■ How to complete this task ■
An exact transcript is needed of the material below, beginning at the line that contains "well as other" and continuing through its last line; nothing else should appear.

■ Data provided ■
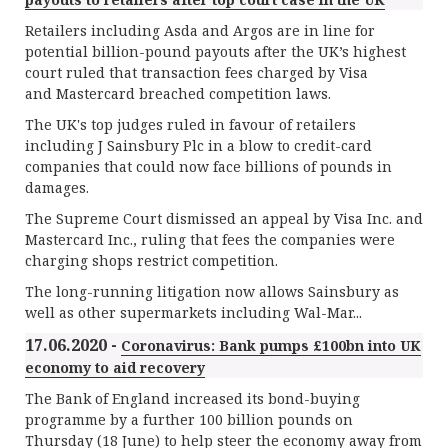
Retailers including Asda and Argos are in line for
potential billion-pound payouts after the UK’s highest
court ruled that transaction fees charged by Visa
and Mastercard breached competition laws.
The UK's top judges ruled in favour of retailers
including J Sainsbury Plc in a blow to credit-card
companies that could now face billions of pounds in
damages.
The Supreme Court dismissed an appeal by Visa Inc. and
Mastercard Inc., ruling that fees the companies were
charging shops restrict competition.
The long-running litigation now allows Sainsbury as
well as other supermarkets including Wal-Mar...
17.06.2020 -
Coronavirus: Bank pumps £100bn into UK
economy to aid recovery
The Bank of England increased its bond-buying
programme by a further 100 billion pounds on
Thursday (18 June) to help steer the economy away from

■ Result for this task ■
well as other supermarkets including Wal-Mar...
17.06.2020 -
Coronavirus: Bank pumps £100bn into UK
economy to aid recovery
The Bank of England increased its bond-buying
programme by a further 100 billion pounds on
Thursday (18 June) to help steer the economy away from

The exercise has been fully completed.